Dunedin puppy being trained to smell signs of ovarian cancer in fight against deadly disease

One Dunedin puppy could hold the key to diagnosing more Kiwi women with ovarian cancer each year.

The disease is one of the hardest to detect - and one of the deadliest - claiming a life every 48 hours.

New Zealand's rates of ovarian cancer are among the highest in the world. The main signs of it are bloating and abdominal pain and late detection is a constant problem for medical experts.

But four-month-old Hunter's nose could hold the key to saving their lives. He's one of eight dogs searching for all forms of cancer at Dunedin's K9 Medical Detection Facility.
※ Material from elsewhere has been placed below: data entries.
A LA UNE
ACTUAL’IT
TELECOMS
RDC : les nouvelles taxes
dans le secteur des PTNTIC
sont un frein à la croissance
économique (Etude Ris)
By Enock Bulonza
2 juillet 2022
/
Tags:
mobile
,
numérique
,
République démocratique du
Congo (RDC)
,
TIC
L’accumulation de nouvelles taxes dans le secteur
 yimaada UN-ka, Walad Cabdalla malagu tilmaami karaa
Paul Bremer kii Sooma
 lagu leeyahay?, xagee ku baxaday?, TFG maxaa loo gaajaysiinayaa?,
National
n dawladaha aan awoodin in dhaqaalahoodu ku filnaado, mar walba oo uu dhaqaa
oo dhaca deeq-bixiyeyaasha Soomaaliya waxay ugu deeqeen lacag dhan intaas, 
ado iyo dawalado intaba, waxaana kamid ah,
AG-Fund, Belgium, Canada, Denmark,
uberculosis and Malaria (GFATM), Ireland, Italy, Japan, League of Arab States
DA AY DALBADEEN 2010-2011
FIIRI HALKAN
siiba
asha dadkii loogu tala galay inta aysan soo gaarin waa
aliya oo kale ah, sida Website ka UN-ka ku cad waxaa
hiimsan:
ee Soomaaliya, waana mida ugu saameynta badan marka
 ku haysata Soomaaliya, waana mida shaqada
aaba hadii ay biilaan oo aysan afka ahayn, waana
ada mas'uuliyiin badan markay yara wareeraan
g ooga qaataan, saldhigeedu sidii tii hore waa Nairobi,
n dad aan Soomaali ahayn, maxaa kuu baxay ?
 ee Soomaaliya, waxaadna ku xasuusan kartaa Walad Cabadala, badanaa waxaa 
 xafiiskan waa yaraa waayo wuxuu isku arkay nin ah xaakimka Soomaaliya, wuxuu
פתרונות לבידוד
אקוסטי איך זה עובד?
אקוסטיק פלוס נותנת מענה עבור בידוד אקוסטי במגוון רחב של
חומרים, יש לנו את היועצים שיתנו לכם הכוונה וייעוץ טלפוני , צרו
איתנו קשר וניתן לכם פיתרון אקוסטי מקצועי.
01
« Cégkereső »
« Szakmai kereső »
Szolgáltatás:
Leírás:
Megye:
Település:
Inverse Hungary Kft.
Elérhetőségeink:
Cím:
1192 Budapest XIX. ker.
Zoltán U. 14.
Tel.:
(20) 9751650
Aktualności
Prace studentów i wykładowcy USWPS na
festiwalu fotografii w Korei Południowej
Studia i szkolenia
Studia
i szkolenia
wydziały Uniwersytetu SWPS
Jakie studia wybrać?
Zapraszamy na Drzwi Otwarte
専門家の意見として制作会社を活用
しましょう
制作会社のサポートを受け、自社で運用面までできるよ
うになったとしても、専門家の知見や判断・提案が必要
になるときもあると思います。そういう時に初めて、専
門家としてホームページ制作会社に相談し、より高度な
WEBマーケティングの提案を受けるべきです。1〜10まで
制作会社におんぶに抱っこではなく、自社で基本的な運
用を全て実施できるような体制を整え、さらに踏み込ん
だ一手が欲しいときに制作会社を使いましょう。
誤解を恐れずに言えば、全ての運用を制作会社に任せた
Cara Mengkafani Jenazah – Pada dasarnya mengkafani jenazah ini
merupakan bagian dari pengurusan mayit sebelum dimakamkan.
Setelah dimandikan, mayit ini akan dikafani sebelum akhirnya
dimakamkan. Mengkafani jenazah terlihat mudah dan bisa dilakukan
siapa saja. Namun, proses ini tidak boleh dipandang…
"He is showing he's going to be a top medical detection dog," CEO Pauline Blomfield told Newshub.

But don't expect a surprise diagnosis in the street, anytime soon.

"Hunter and any of our dogs do not go out into the public and sniff people, everything is done inside, in a laboratory setting," Blomfield added.
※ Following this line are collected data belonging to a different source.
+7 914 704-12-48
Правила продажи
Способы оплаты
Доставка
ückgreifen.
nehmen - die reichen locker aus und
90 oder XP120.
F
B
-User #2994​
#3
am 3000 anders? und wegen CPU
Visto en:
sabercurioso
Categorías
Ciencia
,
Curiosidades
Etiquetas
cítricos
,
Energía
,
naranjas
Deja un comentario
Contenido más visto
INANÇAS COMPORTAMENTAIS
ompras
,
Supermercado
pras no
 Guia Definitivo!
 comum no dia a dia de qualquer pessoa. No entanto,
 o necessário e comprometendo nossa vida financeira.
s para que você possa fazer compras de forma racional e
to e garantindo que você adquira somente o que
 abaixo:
In what's believed to be a world-first, the German Shepherd pup is being trained to specifically find signs of ovarian cancer in urine samples.

K9 Medical Detection's Melanie Kerr said dogs have an incredible sense of smell which means Hunter can smell out the disease.
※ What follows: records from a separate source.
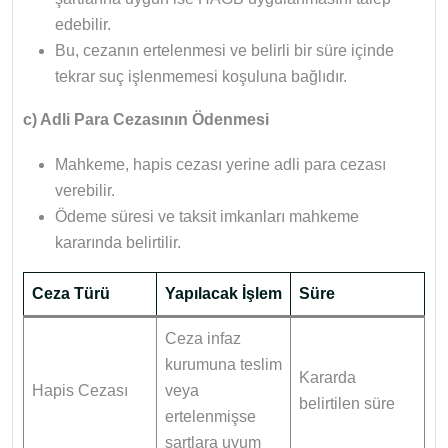
edebilir.
Bu, cezanın ertelenmesi ve belirli bir süre içinde
tekrar suç işlenmemesi koşuluna bağlıdır.
c) Adli Para Cezasının Ödenmesi
Mahkeme, hapis cezası yerine adli para cezası
verebilir.
Ödeme süresi ve taksit imkanları mahkeme
kararında belirtilir.
Ceza Türü
Yapılacak İşlem
Süre
Ceza infaz
kurumuna teslim
Kararda
Hapis Cezası
veya
belirtilen süre
ertelenmişse
şartlara uyum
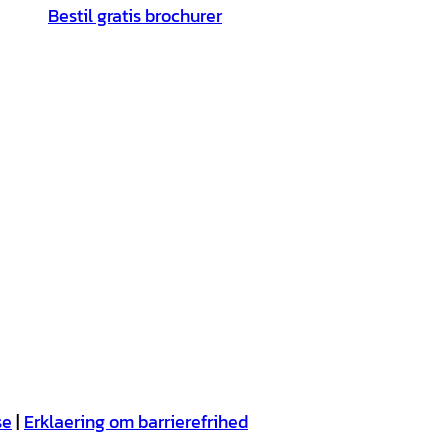
Bestil gratis brochurer
se
Erklaering om barrierefrihed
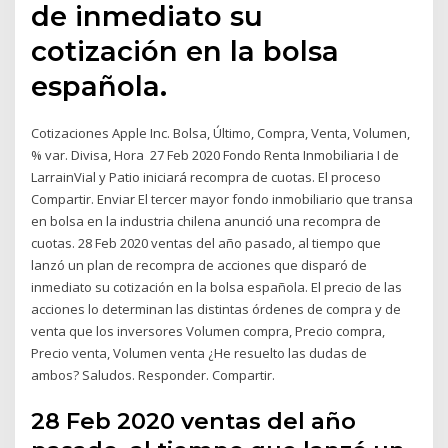
de inmediato su
cotización en la bolsa
española.
Cotizaciones Apple Inc. Bolsa, Último, Compra, Venta, Volumen,
% var. Divisa, Hora 27 Feb 2020 Fondo Renta Inmobiliaria I de
LarrainVial y Patio iniciará recompra de cuotas. El proceso
Compartir. Enviar El tercer mayor fondo inmobiliario que transa
en bolsa en la industria chilena anunció una recompra de
cuotas. 28 Feb 2020 ventas del año pasado, al tiempo que
lanzó un plan de recompra de acciones que disparó de
inmediato su cotización en la bolsa española. El precio de las
acciones lo determinan las distintas órdenes de compra y de
venta que los inversores Volumen compra, Precio compra,
Precio venta, Volumen venta ¿He resuelto las dudas de
ambos? Saludos. Responder. Compartir.
28 Feb 2020 ventas del año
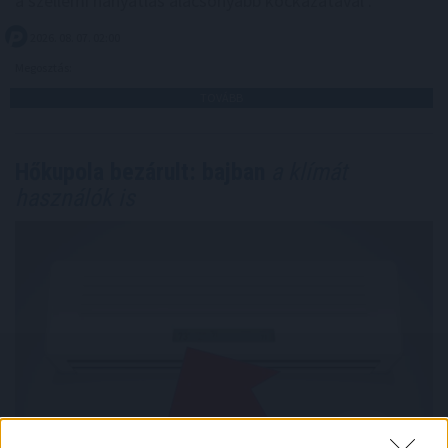
a szellemi hanyatlás alacsonyabb kockázatával .
2026. 08. 07. 02:00
Megosztás:
TOVÁBB
Hőkupola bezárult: bajban
a klímát
használók is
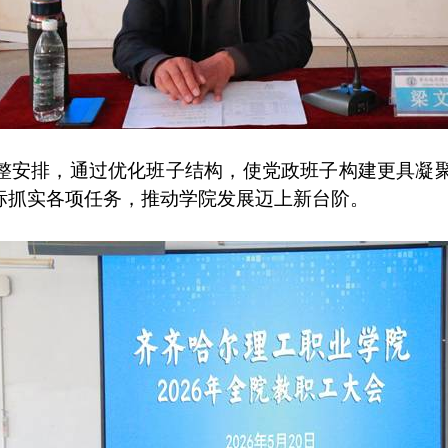
整安排，通过优化班子结构，使党政班子构建更具凝聚
标抓实各项任务，推动学院发展迈上新台阶。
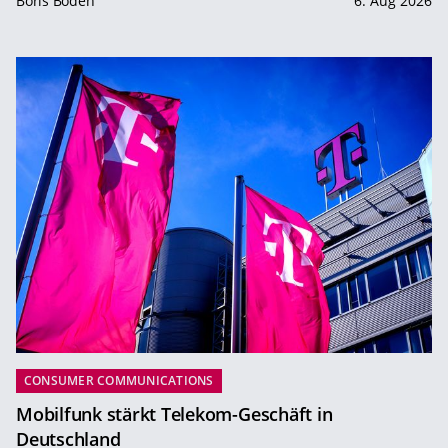
Boris Boden
6. Aug 2026
CONSUMER COMMUNICATIONS
Mobilfunk stärkt Telekom-Geschäft in
Deutschland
"Dogs can detect, with their incredible sense of smell, up to one to two parts per trillion. To put that into context - that would be like us detecting a teaspoon of sugar, mixed into two Olympic swimming pools of water," Kerr said.

There are hopes Hunter will help people get a diagnosis earlier.

"Generally most people who present with ovarian cancer had it for quite some time before they develop symptoms," Gynaecological cancer specialist Peter Sykes

Hunter wasn't just plucked off the street - his bloodline has a proven track record.

"His dad is the top police dog for Europe 2022 - so genetics is really, really important for us," Blomfield said.

And while the results may be a step in the right direction - it's still not the golden answer gynaecologists are looking for.

"The rate of conversion from great idea to what really makes a difference is quite small. It doesn't mean it won't, so we need to keep working on these new things," Sykes said.

New things which could improve the outcomes, for hundreds of Kiwi women.

"The exciting thing about this is, it's dogs and science working together. I think this is a real game-changer in the fight against ovarian cancer," Kerr said.

One good boy on his way to doing very good things.